Anyhow, being able to save the experimentation fragments can lead to better documentation compared to when you experiment in a different terminal.


A near non-sequitur per your aside (I agree with the rest...): https://github.com/bashup/events is one of my favorite little things. I even blogged about it in January!


You can literate-program anything with Emacs org-mode. Tools like noweb are also inherently multi-language.


That's exactly because the only necessarily important thing is "does it work?" So the rest is open to interpretation and susceptible to religious behavior.


"does it work?" is also open to interpretation and susceptible to religious behavior.

There is a paper [0] which documents an interesting disagreement about a project: The developers considered it a huge success but management considers it a complete disaster. Very different interpretation. Does it work?

As an example for religious behavior we could look at Powerpoint. An application which is used with practically religious fervor. However, the application is mostly misused so badly that the goal of supporting the transfer of knowledge or persuading people is not achieved. Does it work?

Without agreement about the goal/requirements, you can not determine if the resulting software works. In my experience, precise goals/requirements are often missing, so a simple question like "does it work?" is also open to interpretation.

[0] Software Developer Perceptions about Software Project Failure: A Case Study by Kurt R Linberg, 1999


PowerPoint is also avoided with practically religious fervor. Kinda like a hipster refusing to ever set foot in a Starbucks.


Seems like a pretty autistic way of thinking to me, as if the world exists of only mathematical proofs and religion.


Neurodivergent perspectives aside, it’s entirely possible that the world (well, universe) is some combination of religion and mathematic proofs.


A scientific approach would be to have a large number of program requirement documents and a large number of programmers, and assign a methodology to half the programmers, forbid the method to to the other half, and then measure the output from the exercise along important axes like time to completion, correctness, and compute resource consumption. This has been approximated in studies a small number of times, but with too small sample sizes. Achieving robust results would be enormously expensive.


Wow yeah so weird that people have preferences that outweigh the need to learn a new framework every couple months.

Someone give this guy a medal.


I'm actually interested in the sociology/economics of these dynamics.
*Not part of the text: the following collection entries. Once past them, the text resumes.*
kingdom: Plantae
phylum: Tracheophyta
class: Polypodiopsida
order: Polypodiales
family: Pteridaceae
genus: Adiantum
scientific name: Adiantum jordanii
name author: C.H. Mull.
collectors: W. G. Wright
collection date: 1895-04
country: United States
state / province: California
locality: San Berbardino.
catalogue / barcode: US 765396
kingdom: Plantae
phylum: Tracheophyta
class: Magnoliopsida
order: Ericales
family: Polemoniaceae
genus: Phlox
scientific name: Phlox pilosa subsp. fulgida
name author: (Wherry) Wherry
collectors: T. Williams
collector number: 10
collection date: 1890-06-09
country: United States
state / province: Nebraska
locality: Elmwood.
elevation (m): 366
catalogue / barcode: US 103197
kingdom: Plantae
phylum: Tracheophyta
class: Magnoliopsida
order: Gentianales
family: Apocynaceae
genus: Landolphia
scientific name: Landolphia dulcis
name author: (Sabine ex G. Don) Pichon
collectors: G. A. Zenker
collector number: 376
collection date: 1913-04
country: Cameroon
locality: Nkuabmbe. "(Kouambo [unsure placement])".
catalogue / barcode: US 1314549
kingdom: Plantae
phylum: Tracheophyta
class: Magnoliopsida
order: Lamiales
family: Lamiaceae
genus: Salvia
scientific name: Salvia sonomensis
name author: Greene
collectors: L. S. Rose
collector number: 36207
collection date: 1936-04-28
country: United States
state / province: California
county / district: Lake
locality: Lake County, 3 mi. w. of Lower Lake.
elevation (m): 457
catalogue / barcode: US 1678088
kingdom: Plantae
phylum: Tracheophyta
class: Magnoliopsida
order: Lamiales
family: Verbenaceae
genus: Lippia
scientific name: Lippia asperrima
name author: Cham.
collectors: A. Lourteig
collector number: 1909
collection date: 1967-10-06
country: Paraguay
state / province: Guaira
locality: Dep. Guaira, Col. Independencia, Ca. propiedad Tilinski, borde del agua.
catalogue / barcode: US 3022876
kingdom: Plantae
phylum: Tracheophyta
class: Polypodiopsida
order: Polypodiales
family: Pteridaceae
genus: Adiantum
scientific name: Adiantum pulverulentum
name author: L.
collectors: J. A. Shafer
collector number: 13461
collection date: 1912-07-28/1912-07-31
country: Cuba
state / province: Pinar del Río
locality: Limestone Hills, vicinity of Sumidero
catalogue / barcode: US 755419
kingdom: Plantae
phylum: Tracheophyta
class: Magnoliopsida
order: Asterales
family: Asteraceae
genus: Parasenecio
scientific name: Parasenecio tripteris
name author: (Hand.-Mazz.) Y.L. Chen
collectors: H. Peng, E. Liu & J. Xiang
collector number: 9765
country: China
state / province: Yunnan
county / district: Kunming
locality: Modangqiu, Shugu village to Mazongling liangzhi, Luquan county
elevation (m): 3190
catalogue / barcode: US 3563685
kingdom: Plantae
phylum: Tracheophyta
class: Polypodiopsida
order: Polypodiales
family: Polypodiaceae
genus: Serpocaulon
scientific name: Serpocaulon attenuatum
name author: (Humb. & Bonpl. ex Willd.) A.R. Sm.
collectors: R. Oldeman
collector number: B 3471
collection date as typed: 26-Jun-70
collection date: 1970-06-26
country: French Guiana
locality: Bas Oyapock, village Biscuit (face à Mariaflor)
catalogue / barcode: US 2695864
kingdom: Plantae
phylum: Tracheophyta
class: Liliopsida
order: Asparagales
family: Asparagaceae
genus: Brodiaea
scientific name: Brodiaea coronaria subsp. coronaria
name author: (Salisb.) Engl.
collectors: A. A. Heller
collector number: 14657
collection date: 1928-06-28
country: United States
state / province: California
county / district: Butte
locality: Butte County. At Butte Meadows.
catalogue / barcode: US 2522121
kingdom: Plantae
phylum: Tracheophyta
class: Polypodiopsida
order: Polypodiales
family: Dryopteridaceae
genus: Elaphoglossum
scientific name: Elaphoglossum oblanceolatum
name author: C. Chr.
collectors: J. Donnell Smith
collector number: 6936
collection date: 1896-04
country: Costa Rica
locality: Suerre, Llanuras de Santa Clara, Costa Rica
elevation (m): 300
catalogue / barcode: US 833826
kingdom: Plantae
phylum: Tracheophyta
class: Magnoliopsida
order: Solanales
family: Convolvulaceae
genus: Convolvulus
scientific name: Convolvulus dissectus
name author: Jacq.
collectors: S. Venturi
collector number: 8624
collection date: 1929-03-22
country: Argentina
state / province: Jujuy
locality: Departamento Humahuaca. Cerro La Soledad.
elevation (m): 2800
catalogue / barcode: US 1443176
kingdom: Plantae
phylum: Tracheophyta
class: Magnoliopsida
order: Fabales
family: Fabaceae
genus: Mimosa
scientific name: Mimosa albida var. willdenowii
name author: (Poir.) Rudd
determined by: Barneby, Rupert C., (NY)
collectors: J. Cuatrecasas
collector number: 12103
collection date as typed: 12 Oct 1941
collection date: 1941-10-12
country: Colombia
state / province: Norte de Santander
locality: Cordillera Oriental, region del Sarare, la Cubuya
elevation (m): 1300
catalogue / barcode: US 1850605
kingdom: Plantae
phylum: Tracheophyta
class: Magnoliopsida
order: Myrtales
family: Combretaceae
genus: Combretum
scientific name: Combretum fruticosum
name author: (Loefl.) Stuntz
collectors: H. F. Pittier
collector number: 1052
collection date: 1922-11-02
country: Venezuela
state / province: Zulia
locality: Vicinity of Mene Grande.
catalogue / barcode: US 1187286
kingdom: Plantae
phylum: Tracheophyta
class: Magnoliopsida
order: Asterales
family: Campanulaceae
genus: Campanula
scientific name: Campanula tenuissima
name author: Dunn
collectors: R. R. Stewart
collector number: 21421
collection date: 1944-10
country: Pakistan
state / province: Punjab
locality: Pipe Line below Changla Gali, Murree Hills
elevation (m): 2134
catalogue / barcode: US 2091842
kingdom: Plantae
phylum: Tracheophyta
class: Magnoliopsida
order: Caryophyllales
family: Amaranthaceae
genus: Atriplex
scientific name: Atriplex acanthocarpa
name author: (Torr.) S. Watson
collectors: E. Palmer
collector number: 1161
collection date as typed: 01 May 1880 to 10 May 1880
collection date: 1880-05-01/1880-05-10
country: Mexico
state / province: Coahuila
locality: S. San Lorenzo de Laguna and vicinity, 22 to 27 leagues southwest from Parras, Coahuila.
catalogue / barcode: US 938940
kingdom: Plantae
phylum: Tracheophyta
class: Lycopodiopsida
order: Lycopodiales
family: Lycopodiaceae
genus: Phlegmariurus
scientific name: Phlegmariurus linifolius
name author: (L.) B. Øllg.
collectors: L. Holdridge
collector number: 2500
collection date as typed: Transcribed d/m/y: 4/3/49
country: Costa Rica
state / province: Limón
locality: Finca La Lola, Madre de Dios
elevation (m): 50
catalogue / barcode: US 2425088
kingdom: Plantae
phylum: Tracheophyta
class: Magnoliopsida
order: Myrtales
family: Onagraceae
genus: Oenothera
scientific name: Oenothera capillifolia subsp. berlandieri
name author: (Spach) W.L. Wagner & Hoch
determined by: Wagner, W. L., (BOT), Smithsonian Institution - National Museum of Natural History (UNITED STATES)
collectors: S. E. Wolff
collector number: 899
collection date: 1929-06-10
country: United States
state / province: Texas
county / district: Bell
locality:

They're everywhere. We live in a blur and somehow things happen.. but the forces driving these moves are still difficult to grasp (for me).


Aren't these dynamics generally known as "fashion"?

There's probably tons of (academic and industry) research on the topic from sociological and economical aspects. Well, if not so much with a focus on how fashions emerge and manifest themselves within the field of programming, probably at least in many other fields.


Fashion is a simple way to describe it, I was looking for deeper analysis. Political influence, past fad fatigue and/or economic dry up (when the system has tried a new thing long enough it kinda wants to seek other paths, energy and belief flows naturally there, until a new slowdown occurs).


You may be interested in the idea of memetics. Whether it's really "correct" in any absolute sense, there are some interesting ideas and models there for things like this.

https://en.wikipedia.org/wiki/Memetics


I suspect it's chaotic and non-linear along many dimensions if it can be quantified at all.